Below are the records; give the number of their lines that contain the word "water" and nothing more.

Stored items:
+++
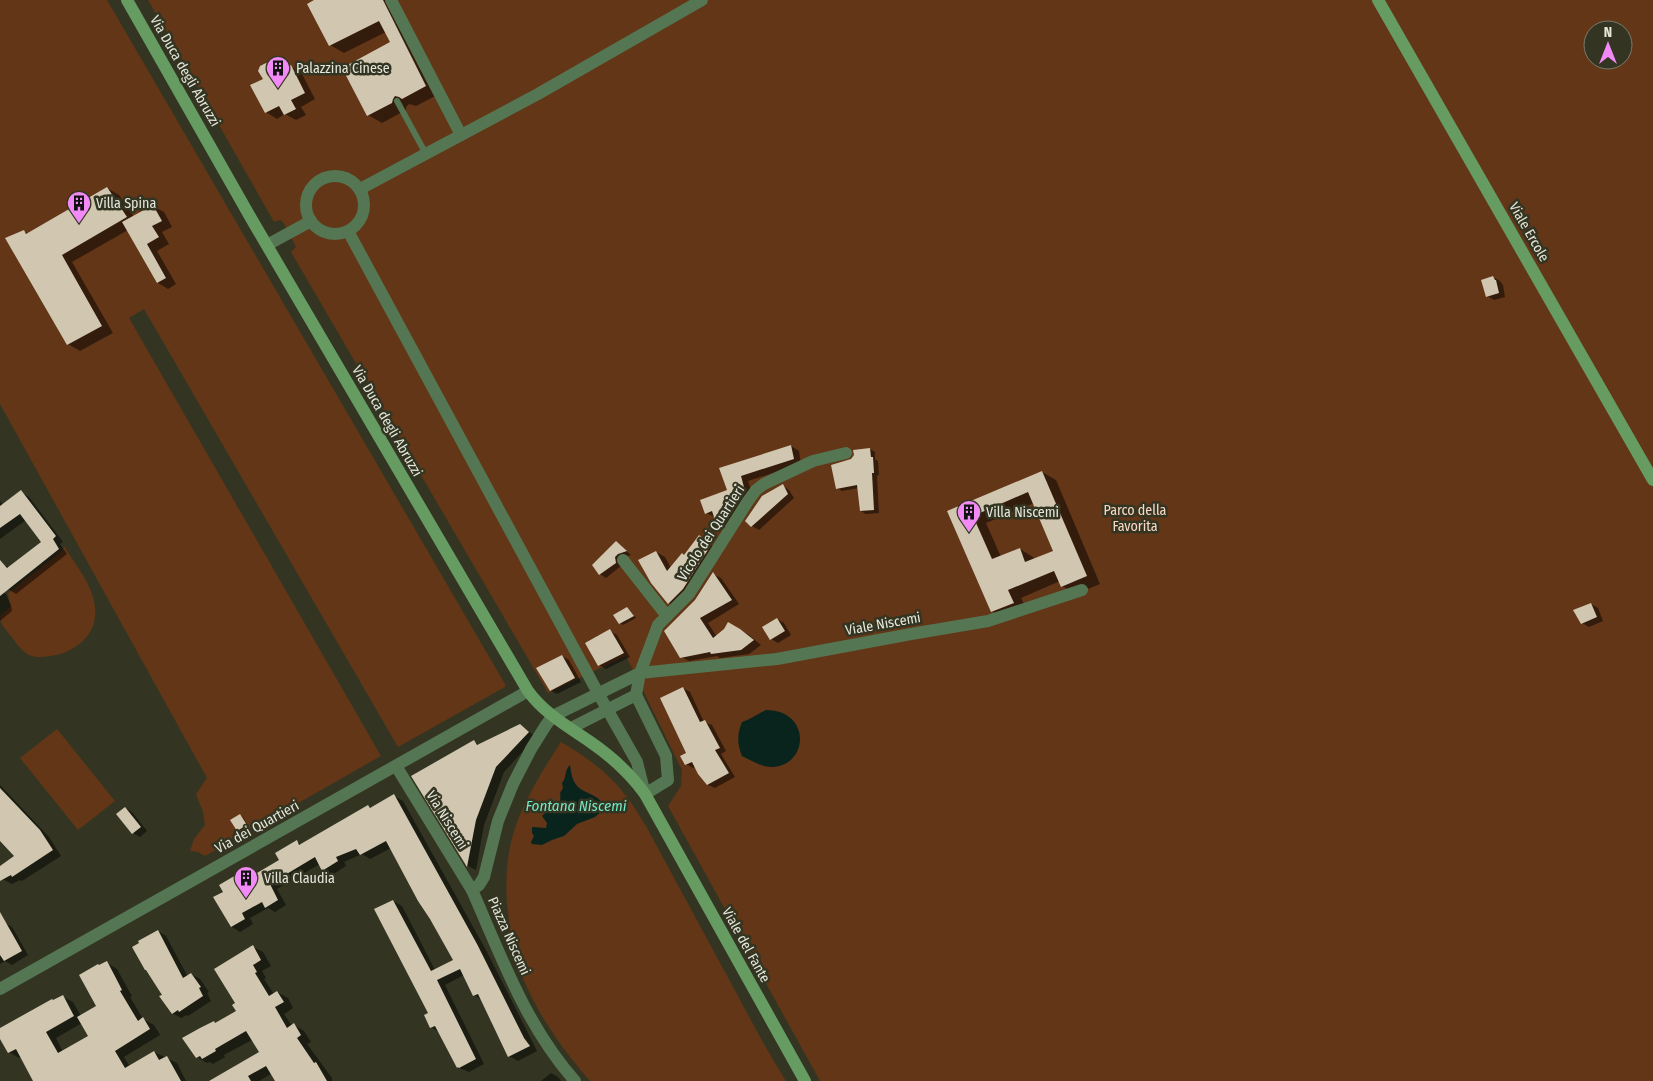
<svg xmlns="http://www.w3.org/2000/svg" width="1653" height="1081" viewBox="0 0 1653 1081" font-family="'Fira Sans Condensed',sans-serif">
<style>
.green{fill:#623617;fill-rule:evenodd}
.water{fill:#09241d}
.shadow{fill:#0007;fill-rule:evenodd}
.building{fill:#d1c6b0;fill-rule:evenodd}
.lines{fill:none;stroke-linecap:round;stroke-linejoin:round}
.lane{stroke:#557652;stroke-width:6}
.street{stroke:#557652;stroke-width:12}
.secondary{stroke:#669b62;stroke-width:12}
.labels{text-anchor:middle;dominant-baseline:central;stroke-width:5;stroke-linejoin:round;paint-order:stroke}
.poi-label{font-size:14px;fill:#e5e7db;stroke:#333522;text-anchor:start}
.street-label{font-size:14px;fill:#e5e7db;stroke:#333522}
.park-label{font-size:14px;fill:#fad8c3;stroke:#333522}
.water-label{font-size:15px;font-style:italic;fill:#73e9c7;stroke:#333522}
</style>
<rect width="100%" height="100%" fill="#333522"/>
<!-- green -->
<g class="green">
<polygon points="0,0 107,0 505,684 505,687 398,747 144,309 129,318 381,756 205,856 198,852 190,851 194,839 205,825 203,812 196,794 207,778 0,404"/>
<path d="M148,0H1653V1081H820L668,806L681,786L682,770L626,656L548,693L291,252L296,247L283,222L280,220L274,222ZM1593,30H1623V60H1593Z"/>
<path d="M64,546C75,564 93,585 95,607C98,635 76,652 51,656C44,657 36,658 29,655C21,651 15,641 10,635C5,628 0,625 0,616L10,607L8,593L62,551Z"/>
<polygon points="57,729 115,801 78,830 20,758"/>
<path d="M561,742C602,766 622,785 646,826L765,1046L786,1081H590C556,1042 523,994 512,943C509,930 509,917 507,905C505,877 507,849 517,822C528,794 544,768 561,742Z"/>
</g>
<!-- water -->
<g class="water">
<path d="M766,710C812,710 809,767 771,767C761,767 751,760 742,756C737,744 737,734 742,722C751,719 757,714 766,710Z"/>
<path d="M570,765C571,772 572,781 578,787C587,795 602,795 604,809L595,817L577,824L564,836L552,840L542,845L532,844L531,842L534,836L532,833V827L546,828L547,823L542,816C550,808 563,807 560,793L563,788L562,783C567,778 564,770 570,765Z"/>
</g>
<!-- shadow -->
<g class="shadow">
<polygon points="317,0 393,0 439,94 416,106 409,104 406,107 406,110 382,123 368,115 392,43 386,32 344,53 330,45"/>
<polygon points="271,66 281,71 290,66 301,72 315,99 301,107 306,115 296,120 285,114 277,119 266,112 264,79"/>
<polygon points="107,188 119,195 134,217 153,206 164,212 172,227 162,232 169,244 157,251 176,284 168,289 158,283 128,230 72,262 113,333 80,351 68,344 23,231 29,234"/>
<polygon points="1493,277 1500,281 1503,285 1505,297 1494,300 1487,296"/>
<polygon points="791,446 799,451 801,464 748,481 753,496 730,531 723,526 715,517 706,513 729,491 721,468"/>
<polygon points="870,449 875,452 875,459 878,461 879,475 877,476 879,513 866,514 861,511 859,488 842,491 837,488 852,460"/>
<path d="M1042,472L1056,480L1100,584L1076,594L1062,586L1060,581L1021,598L1027,610L1006,619L992,611L949,511ZM1034,503L1055,551L1035,560L1033,557L1020,549L1001,557L986,523Z"/>
<polygon points="783,486 789,490 794,498 759,530 752,526 747,521"/>
<polygon points="21,492 29,497 63,542 60,544 67,554 16,594 8,589 0,579 0,565 2,564 10,568 43,543 26,520 0,539 0,501 3,505"/>
<polygon points="699,536 718,550 677,608 669,603 656,552 665,557 671,568 685,556"/>
<polygon points="616,542 631,555 623,557 621,566 606,578 600,574"/>
<polygon points="713,574 721,578 739,604 708,623 717,637 725,630 728,624 749,635 761,645 749,654 720,658 717,656 689,661 681,657 696,600"/>
<polygon points="0,591 6,594 11,605 12,611 0,621"/>
<polygon points="1591,604 1598,608 1603,621 1589,627 1582,623"/>
<polygon points="627,608 636,618 623,625 620,623"/>
<polygon points="777,619 784,623 791,635 778,643 771,639"/>
<polygon points="610,631 617,635 630,657 606,669 599,665"/>
<polygon points="562,656 569,660 581,682 557,694 550,690"/>
<polygon points="683,688 690,692 704,722 712,725 726,751 721,754 735,777 715,788 708,785 696,767 693,768 686,764 688,753"/>
<polygon points="520,725 536,737 504,772 484,825 476,870 468,866 413,776 474,742 480,745"/>
<polygon points="0,785 49,837 61,856 22,881 20,880 12,884 2,879 0,876 0,867 16,857 0,839"/>
<polygon points="394,796 403,801 486,950 537,1051 518,1061 509,1056 482,1000 474,995 464,975 445,985 484,1064 469,1072 457,1067 439,1032 431,1027 430,1014 393,901 402,906 435,970 454,961 391,848 370,859 362,854 344,862 346,866 332,875 323,870 320,864 277,889 286,905 275,912 268,908 250,918 253,924 240,932 232,927 225,892 248,870 256,875 281,860 297,842 302,845 368,806 372,808"/>
<polygon points="125,808 132,812 147,831 140,837 133,833"/>
<polygon points="240,815 243,817 249,827 241,832 238,830"/>
<polygon points="0,920 12,927 28,955 12,965 5,961 0,964"/>
<polygon points="158,931 166,936 188,977 191,974 200,979 209,992 207,993 211,1001 188,1016 187,1015 181,1018 172,1013 164,995"/>
<polygon points="253,947 263,952 271,966 262,971 266,978 264,979 274,994 277,992 288,998 293,1008 284,1014 292,1026 294,1025 304,1031 311,1042 307,1044 332,1078 332,1081 283,1081 276,1071 259,1081 211,1081 260,1052 252,1040 224,1055 225,1057 213,1064 210,1062 207,1063 197,1057 216,1024 238,1011 236,1004"/>
<path d="M107,963L117,969L129,991L132,996L130,997L143,1019L154,1025L160,1035L124,1057L130,1067L154,1052L177,1063L186,1081H35L21,1057L19,1058L9,1052L0,1036V1032L63,997L73,1002L81,1016L98,1006ZM82,1023L90,1037L63,1052L56,1038Z"/>
<polygon points="551,1073 558,1077 561,1081 541,1081"/>
</g>
<!-- building -->
<g class="building">
<polygon points="314,0 383,0 426,86 402,99 399,97 395,96 393,99 392,103 367,116 342,68 390,42 379,21 329,46 307,4"/>
<polygon points="266,63 272,65 276,73 291,65 305,93 291,100 296,109 284,115 279,106 265,113 250,85 263,79 258,71 260,66"/>
<polygon points="107,187 127,217 62,255 102,326 67,345 5,238 24,230 26,234"/>
<polygon points="153,205 162,221 152,226 159,237 147,244 166,278 157,283 122,222"/>
<polygon points="1493,276 1495,280 1496,280 1499,293 1486,297 1481,280"/>
<polygon points="791,445 794,459 741,476 745,491 722,527 715,520 712,511 705,514 700,500 727,490 719,468"/>
<polygon points="870,448 871,457 873,457 874,473 872,473 874,510 860,511 857,485 836,489 831,465 851,459 854,455 853,450"/>
<path d="M1042,471L1087,576L1061,587L1054,571L1008,590L1014,603L991,612L947,511ZM1028,492L1053,551L1025,562L1020,548L992,559L973,516Z"/>
<polygon points="783,484 788,494 751,527 745,521 762,496"/>
<polygon points="21,490 56,536 53,539 59,549 0,596 0,560 7,568 41,542 20,514 0,528 0,506"/>
<polygon points="699,535 711,545 683,589 668,604 651,583 638,560 656,551 667,571 682,553 684,555"/>
<polygon points="616,541 627,551 618,554 615,557 616,563 599,575 592,565"/>
<polygon points="713,572 732,600 700,618 713,638 724,629 728,622 740,629 754,640 741,650 711,654 710,652 680,658 664,631 695,600"/>
<polygon points="1591,603 1597,617 1581,624 1573,610"/>
<polygon points="627,607 634,616 619,624 613,615"/>
<polygon points="777,618 785,631 770,640 762,627"/>
<polygon points="610,629 624,653 598,666 585,643"/>
<polygon points="562,655 575,678 550,691 536,668"/>
<polygon points="683,687 700,722 705,720 720,748 715,750 729,773 707,785 698,774 692,762 685,765 680,756 686,753 660,698"/>
<polygon points="520,724 529,732 496,767 476,820 467,867 411,776 474,740 477,745"/>
<polygon points="0,788 40,830 53,850 12,877 11,875 0,881 0,866 14,856 0,841"/>
<polygon points="394,794 477,944 524,1038 530,1046 508,1057 478,994 473,996 460,969 437,980 476,1059 459,1068 458,1067 457,1068 435,1026 430,1028 424,1015 428,1013 374,909 393,900 431,971 453,960 430,919 418,901 386,841 360,855 356,849 336,857 338,861 322,871 315,857 270,884 278,900 265,908 262,902 242,913 245,919 231,927 213,897 223,892 219,885 248,868 252,876 279,860 275,853 297,840 299,845 368,805 370,808"/>
<polygon points="125,807 141,827 132,834 116,814"/>
<polygon points="240,814 247,825 237,831 230,820"/>
<polygon points="0,912 22,951 4,961 0,955"/>
<polygon points="158,930 183,978 191,973 201,987 199,988 203,996 179,1012 178,1010 172,1014 159,996 162,995 146,970 145,970 132,947 139,943 138,941"/>
<polygon points="253,945 261,960 253,965 257,972 255,973 269,996 277,991 284,1002 275,1007 287,1028 294,1023 301,1035 297,1038 314,1063 316,1062 327,1081 275,1081 266,1066 248,1076 251,1081 209,1081 259,1052 246,1031 215,1049 216,1051 202,1059 200,1056 196,1058 182,1038 200,1028 214,1021 215,1023 236,1011 232,1005 235,1003 214,969"/>
<polygon points="107,961 119,984 122,990 120,991 138,1021 143,1017 150,1029 115,1051 125,1068 154,1051 159,1060 167,1056 181,1081 33,1081 16,1049 8,1053 0,1039 0,1028 52,999 53,1000 63,995 74,1016 46,1032 58,1053 88,1036 77,1017 96,1006 79,975 98,964 99,965"/>
</g>
<g class="lines">
<!-- lane -->
<polyline class="lane" points="397,101 426,154"/>
<!-- street -->
<g class="street">
<polyline points="391,0 461,135"/>
<circle cx="335" cy="205" r="29"/>
<polyline points="360,189 538,94 702,0"/>
<polyline points="348,231 598,693 637,762 645,794 668,780 666,756 636,695 571,728"/>
<polyline points="267,245 311,221"/>
<polyline points="623,560 667,616"/>
<polyline points="636,695 640,673 777,659 911,634 988,621 1082,590"/>
<polyline points="396,766 472,890"/>
<polyline points="0,989 528,691"/>
<path d="M575,1081C526,1026 501,956 472,890L479,885L484,877L498,821L513,784L531,749L546,725L553,716L640,673L658,625L689,594L748,501L756,490L764,484L813,461L846,453"/>
</g>
<!-- secondary -->
<g class="secondary">
<path d="M127,0L252,220L528,691C544,713 567,726 589,741C611,756 629,772 645,794L805,1081"/>
<polyline points="1378,0 1653,480"/>
</g>
</g>
<!-- icons -->
<defs>
<g id="building-pin" transform="scale(1.25)"><path d="M0 17L-7.5 6A9.5 9.5 0 1 1 7.5 6Z" fill="#f18af4" stroke="#333522"/><path d="M-4-6H4V6H1V3H-1V6H-4ZM-2.5-4.3h1.7v1.8h-1.7ZM.8-4.3h1.7v1.8H.8ZM-2.5-1h1.7V.8h-1.7ZM.8-1h1.7V.8H.8Z" fill="#111"/></g>
</defs>
<g fill-rule="evenodd">
<use href="#building-pin" x="278" y="68"/>
<use href="#building-pin" x="79" y="203"/>
<use href="#building-pin" x="969" y="512"/>
<use href="#building-pin" x="246" y="878"/>
</g>
<g class="labels">
<!-- poi labels -->
<g class="poi-label">
<text x="296" y="68">Palazzina Cinese</text>
<text x="96" y="203">Villa Spina</text>
<text x="986" y="512">Villa Niscemi</text>
<text x="264" y="878">Villa Claudia</text>
</g>
<!-- street labels -->
<g class="street-label">
<text transform="translate(185 71) rotate(60)">Via Duca degli Abruzzi</text>
<text transform="translate(1529 232) rotate(60)">Viale Ercole</text>
<text transform="translate(387 421) rotate(60)">Via Duca degli Abruzzi</text>
<text transform="translate(711 533) rotate(-57)">Vicolo dei Quartieri</text>
<text transform="translate(883 624) rotate(-10)">Viale Niscemi</text>
<text transform="translate(447 820) rotate(58)">Via Niscemi</text>
<text transform="translate(257 827) rotate(-29)">Via dei Quartieri</text>
<text transform="translate(509 936) rotate(66)">Piazza Niscemi</text>
<text transform="translate(746 945) rotate(61)">Viale del Fante</text>
</g>
<!-- park labels -->
<g class="park-label">
<text x="1135" y="510">Parco della<tspan x="1135" dy="16">Favorita</tspan></text>
</g>
<!-- water labels -->
<g class="water-label">
<text x="576" y="806">Fontana Niscemi</text>
</g>
</g>
<!-- north arrow -->
<g transform="translate(1608 45)"><circle r="24" fill="#333522" stroke="#7a7c6c"/>
<path d="M0-4L9 19L0 12L-9 19Z" fill="#f18af4"/>
<text y="-8" font-size="14" font-weight="bold" text-anchor="middle" fill="#e5e7db">N</text>
</g>
</svg>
+++
Answer to this exercise: 6